Falafel
There may be no more iconic vegetarian food from the Middle East than falafel. 'Falafel’ (فلافل in Arabic) appears to trace its origins back to the Aramaic language word “palpēl” which was used to describe round balls. It is generally believed that falafel originated in Egypt, possibly with the Coptic Christian community where these meat-free fritters were eaten during Lenten meals. They were then exported throughout the Middle East and became ubiquitous in the Levant. Falafel are now a common street food throughout Lebanon, Jordan, and Syria, and are considered the national dish of not only Egypt, but also Palestine and Israel.
In its original Egyptian formulation, falafel were made with skinned, dry fava beans. As they moved north into the Levant chickpeas were added into the mixture, and became the dominant pulse used in the north. In either case, falafel is made from soaked beans that have been ground into a coarse paste. It is important that fully cooked pulses not be used, though, as the resultant dough would fall apart in the hot oil.

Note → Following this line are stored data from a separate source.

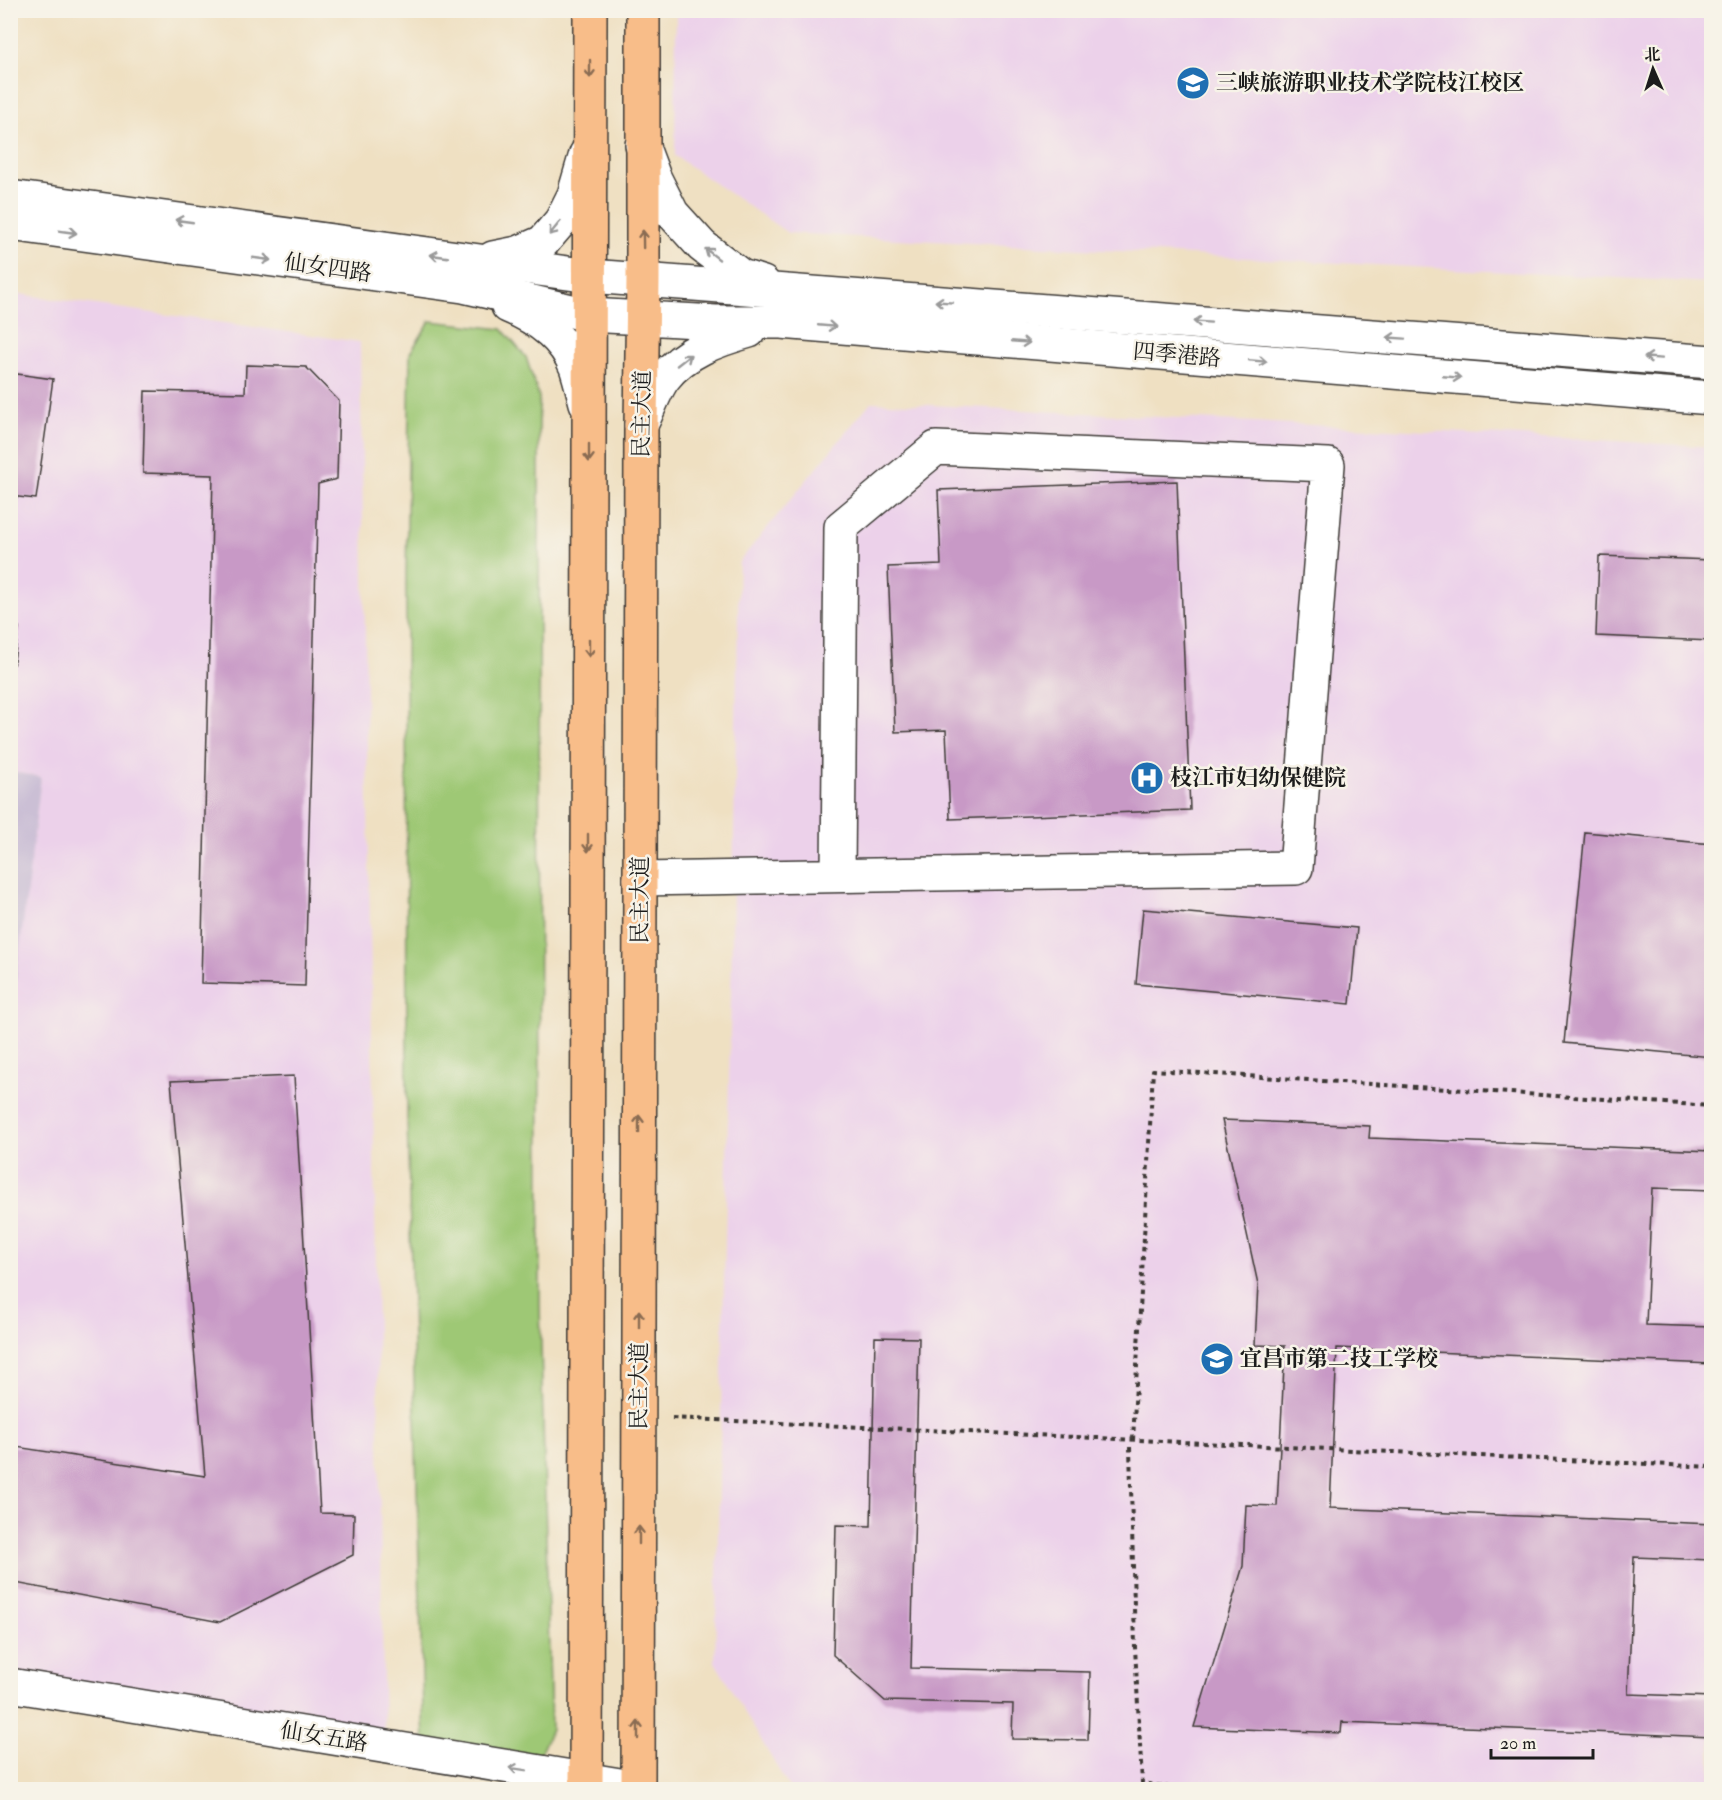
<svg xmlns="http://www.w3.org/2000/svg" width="1722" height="1800" font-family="'IM FELL Double Pica','Noto Serif SC',serif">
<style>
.built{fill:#ecd1ea}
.industrial{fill:#cbbfd5}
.green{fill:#9ec874;stroke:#5d7248;stroke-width:1.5}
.building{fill:#c899c6}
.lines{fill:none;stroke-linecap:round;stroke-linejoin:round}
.minor-casing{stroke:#3c3935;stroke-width:36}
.major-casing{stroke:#3c3935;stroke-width:36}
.path{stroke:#3c3935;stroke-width:4;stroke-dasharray:4.5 4.5;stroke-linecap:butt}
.minor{stroke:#fff;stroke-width:33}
.major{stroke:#f8bd89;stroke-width:33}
.oneway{stroke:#8a6c52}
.oneway2{stroke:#999}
.labels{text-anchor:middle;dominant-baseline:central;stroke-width:5;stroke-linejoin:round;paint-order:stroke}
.poi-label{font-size:22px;font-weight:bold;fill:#1c1c1c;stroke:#f7f3e8;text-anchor:start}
.street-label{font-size:22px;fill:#1c1c1c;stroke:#f7f3e8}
</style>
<rect width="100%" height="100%" fill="#f7f3e8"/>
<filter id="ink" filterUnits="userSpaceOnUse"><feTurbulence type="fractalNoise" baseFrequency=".0167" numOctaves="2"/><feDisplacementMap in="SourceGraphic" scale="12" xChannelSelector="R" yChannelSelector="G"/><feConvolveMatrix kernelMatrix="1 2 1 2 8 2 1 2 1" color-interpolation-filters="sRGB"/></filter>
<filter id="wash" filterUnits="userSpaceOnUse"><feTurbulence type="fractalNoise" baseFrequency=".008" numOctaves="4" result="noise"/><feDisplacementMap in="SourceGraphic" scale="24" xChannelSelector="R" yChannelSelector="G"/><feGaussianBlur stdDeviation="1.35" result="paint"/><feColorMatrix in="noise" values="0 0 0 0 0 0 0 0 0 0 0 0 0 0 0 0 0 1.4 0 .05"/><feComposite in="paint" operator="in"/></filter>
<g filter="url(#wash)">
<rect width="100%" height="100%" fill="#efe0c2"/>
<g class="built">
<path d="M 676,11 L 1711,11 L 1711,283 L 788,233 L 675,156 Z"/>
<path d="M 11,293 L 360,342 L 384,1734 L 11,1674 L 10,1020 L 41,777 L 11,772 Z"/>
<path d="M 871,402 L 1581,439 L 1711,447 L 1711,1789 L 790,1789 L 715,1662 L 731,993 L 739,562 Z"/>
</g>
<path class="industrial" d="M 11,772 L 41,777 L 11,1020 L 10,772 Z"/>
<path class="green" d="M 430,321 L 502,329 L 526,357 L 539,397 L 540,1305 L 551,1729 L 538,1759 L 424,1750 L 407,1117 L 406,577 L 410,353 Z"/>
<g id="blocks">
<g class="building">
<path d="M 246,365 L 306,367 L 339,401 L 337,479 L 318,484 L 305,986 L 201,983 L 213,475 L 143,473 L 145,391 L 245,393 Z"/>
<path d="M 10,373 L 53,379 L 36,499 L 10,496 Z"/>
<path d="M 1177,481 L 1190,810 L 950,819 L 946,730 L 895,732 L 888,567 L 941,565 L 938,490 Z"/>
<path d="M 1599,556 L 1712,560 L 1712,641 L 1596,636 Z"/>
<path d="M 10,625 L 19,627 L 12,673 L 10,673 Z"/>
<path d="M 1585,832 L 1712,844 L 1712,1057 L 1564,1043 Z"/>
<path d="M 1143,909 L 1357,928 L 1350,1004 L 1136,984 Z"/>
<path d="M 294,1076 L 320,1513 L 354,1514 L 353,1555 L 220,1622 L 10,1582 L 10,1446 L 205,1476 L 171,1081 Z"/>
<path d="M 1222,1120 L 1370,1126 L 1369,1138 L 1712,1151 L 1712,1190 L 1652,1188 L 1646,1325 L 1712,1327 L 1712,1364 L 1337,1348 L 1330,1508 L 1712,1524 L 1712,1560 L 1634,1557 L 1628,1694 L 1712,1697 L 1712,1737 L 1342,1722 L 1341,1733 L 1194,1727 L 1243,1566 L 1246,1505 L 1277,1506 L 1285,1346 L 1255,1345 L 1258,1284 Z"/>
<path d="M 875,1337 L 919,1338 L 911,1668 L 1090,1672 L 1088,1740 L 1012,1739 L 1013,1704 L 885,1701 L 833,1655 L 836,1525 L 871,1526 Z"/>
</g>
</g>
</g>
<g filter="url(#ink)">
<use href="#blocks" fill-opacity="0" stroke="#3c3935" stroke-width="1.5"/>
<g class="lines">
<defs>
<g id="minor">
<path d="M 642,145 L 654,177 L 672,213 L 702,246 L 741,276 L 763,283"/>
<path d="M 10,197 L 590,276 L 1712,362"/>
<path d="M 10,224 L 463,286 L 589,315 L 716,322 L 781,322 L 1712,398"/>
<path d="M 493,258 L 518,253 L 543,242 L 561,221 L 574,195 L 586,154"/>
<path d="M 508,306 C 537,318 564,337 576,367 C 580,379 583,392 586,403"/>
<path d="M 641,425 C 648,411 655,390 664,378 C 685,351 717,340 749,331"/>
<path d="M 640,879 L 1296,868 L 1328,465 L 936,448 L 841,527 L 838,875"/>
<path d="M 10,1685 L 638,1788"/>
</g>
<g id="major">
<path d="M 586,1790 L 590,10"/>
<path d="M 638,1790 L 641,425 L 643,280 L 643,10"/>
</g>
</defs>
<use href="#minor" class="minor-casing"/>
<use href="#major" class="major-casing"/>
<g class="path">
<path d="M 672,1418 L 1712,1467"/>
<path d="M 1133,1440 L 1153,1070 L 1712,1106"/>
<path d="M 1130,1447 L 1135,1647 L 1142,1783 L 1189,1790"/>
</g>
<use href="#minor" class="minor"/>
<use href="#major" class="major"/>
</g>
<defs><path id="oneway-shaft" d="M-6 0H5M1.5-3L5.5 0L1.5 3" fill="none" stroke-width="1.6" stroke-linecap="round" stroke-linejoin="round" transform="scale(1.5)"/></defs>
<g class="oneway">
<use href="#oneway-shaft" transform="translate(590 69) rotate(90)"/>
<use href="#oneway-shaft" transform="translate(643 239) rotate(-91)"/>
<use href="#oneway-shaft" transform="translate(589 453) rotate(90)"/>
<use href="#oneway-shaft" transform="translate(589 648) rotate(90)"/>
<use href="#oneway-shaft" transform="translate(588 843) rotate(90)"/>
<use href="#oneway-shaft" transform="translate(639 1124) rotate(-90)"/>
<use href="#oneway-shaft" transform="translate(639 1319) rotate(-90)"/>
<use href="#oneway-shaft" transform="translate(639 1535) rotate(-90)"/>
<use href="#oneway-shaft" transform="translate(638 1730) rotate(-90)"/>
</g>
<g class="oneway2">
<use href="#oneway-shaft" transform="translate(184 221) rotate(-172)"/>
<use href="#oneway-shaft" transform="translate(555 228) rotate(129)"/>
<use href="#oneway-shaft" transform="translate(68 232) rotate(8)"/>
<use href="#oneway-shaft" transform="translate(712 254) rotate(-142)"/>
<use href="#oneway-shaft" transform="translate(439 256) rotate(-172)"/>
<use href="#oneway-shaft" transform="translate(262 259) rotate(8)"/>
<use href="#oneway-shaft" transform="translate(944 302) rotate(-176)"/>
<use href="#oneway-shaft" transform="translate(1202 322) rotate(-176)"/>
<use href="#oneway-shaft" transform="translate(827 326) rotate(5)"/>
<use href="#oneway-shaft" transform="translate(1396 338) rotate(-176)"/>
<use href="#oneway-shaft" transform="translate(1021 342) rotate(5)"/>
<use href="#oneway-shaft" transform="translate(1653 358) rotate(-176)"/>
<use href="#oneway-shaft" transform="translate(684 360) rotate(-38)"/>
<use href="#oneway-shaft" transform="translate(1258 361) rotate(5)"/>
<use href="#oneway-shaft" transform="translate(1452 377) rotate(5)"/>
<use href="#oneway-shaft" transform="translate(518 1769) rotate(-171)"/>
</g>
</g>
<defs>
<symbol id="school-disc" viewBox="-11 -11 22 22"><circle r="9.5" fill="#1f6fb2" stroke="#f7f3e8"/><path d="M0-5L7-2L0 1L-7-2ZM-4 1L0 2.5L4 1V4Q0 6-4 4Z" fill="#fff"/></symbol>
<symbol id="hospital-disc" viewBox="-11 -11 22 22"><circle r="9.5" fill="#1f6fb2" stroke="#f7f3e8"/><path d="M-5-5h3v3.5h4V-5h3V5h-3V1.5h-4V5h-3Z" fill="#fff"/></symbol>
</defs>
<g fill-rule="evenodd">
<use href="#school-disc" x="1174" y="64" width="38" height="38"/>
<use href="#hospital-disc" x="1128" y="759" width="38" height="38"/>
<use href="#school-disc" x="1198" y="1340" width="38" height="38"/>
</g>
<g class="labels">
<g class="poi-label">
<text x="1216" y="83">三峡旅游职业技术学院枝江校区</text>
<text x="1170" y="778">枝江市妇幼保健院</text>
<text x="1240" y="1359">宜昌市第二技工学校</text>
</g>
<g class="street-label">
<text transform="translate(328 268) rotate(8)">仙女四路</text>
<text transform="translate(1177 355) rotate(5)">四季港路</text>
<text transform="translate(642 414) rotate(-89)">民主大道</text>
<text transform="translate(640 900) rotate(-90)">民主大道</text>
<text transform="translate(639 1386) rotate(-90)">民主大道</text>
<text transform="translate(324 1737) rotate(9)">仙女五路</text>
</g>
</g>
<rect width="1722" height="1800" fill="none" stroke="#f7f3e8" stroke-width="36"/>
<g transform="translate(1653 69) rotate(357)" stroke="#f7f3e8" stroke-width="4.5" paint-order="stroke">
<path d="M0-4.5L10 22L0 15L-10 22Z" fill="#1c1c1c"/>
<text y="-9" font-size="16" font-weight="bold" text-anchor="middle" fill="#1c1c1c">北</text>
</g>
<path d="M1491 1749v9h102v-9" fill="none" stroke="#1c1c1c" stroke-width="3"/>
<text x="1500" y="1749" font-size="18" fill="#1c1c1c" stroke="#f7f3e8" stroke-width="4.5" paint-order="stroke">20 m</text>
</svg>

To these ground pulses various flavorings have been added, such as garlic, parsley, sesame, and cumin, along with a little additional chickpea flour as a binder. The dough is then fried in hot oil to cook to increase the digestibility of the pulses and give the fritters a wonderfully crunchy crust.
Falafel are very reminiscent of akara, another fritter made from soaked – but not cooked – beans. Akara are characteristic of Nigeria and the west African countries, where they are made with the cowpeas indigenous to the area. This food was exported to Brazil and the Caribbean during the slave trade. We know of no direct connection between these two foods, and they may simply represent independent evolutionary events. However, it also seems possible that the concept behind akara was brought into west Africa through 13th-15th century Arabic slave traders from the Maghreb and Nile basin.
Our version of falafel is inspired by the recipe presented in Jeff Smith’s ‘The Frugal Gourmet on Our Immigrant Ancestors.’ It is typical of those made in the southern Levant as it uses equal proportions of fava beans and chickpeas. It will taste far better than any store-bought premix (and most restaurant falafel) that you can find, and you should consider making them a part of your normal kitchen activities. Makes about 12 falafel, depending upon the fritter size:
1 cup dried garbanzo beans soaked overnight
1 cup fava beans soaked overnight
½ cup chopped onion
6 cloves garlic
1 cup water
½ cup sesame seeds
½ cup garbanzo (besan) flour
¼ cup of fine bulgur
¼ cup chopped parsley
1 scant tablespoon salt
2 teaspoons ground cumin
2 teaspoons ground coriander
2 teaspoons baking powder
½ teaspoon ground cayenne pepper
¼ teaspoon freshly ground black pepper
Canola or corn oil for deep frying
Remove the brown skin from the soaked fava beans. Finely chop or grind garbanzos and favas in a food processor or meat grinder. Blend in all remaining ingredients and let the mixture stand for at least 1 hour. We sometimes make this a day or two ahead, and hold in the refrigerator. Form into balls by pressing the mixture very hard into a mold so that it holds together when immersed in the hot oil. We use a two-inch ice cream scoop and a flat table knife to accomplish this task. Then unmold the pressed ball, flatten slightly with your hands, and drop into 375° F cooking oil in a deep fryer. Turn over the fritters as they float to the top and become nicely browned on one side. Continue cooking until both sides are equally browned. Remove from oil and drain on paper towels. These can also be made by pan frying on the stove top.
While these can be eaten on their own as a meze, they are also excellent as a sandwich. To do this, cut a khoubz loaf in half open wide the interior pocket. Into this place one or two cooked falafel balls along with chopped lettuce, diced tomato, and a generous dollop of tarator sauce.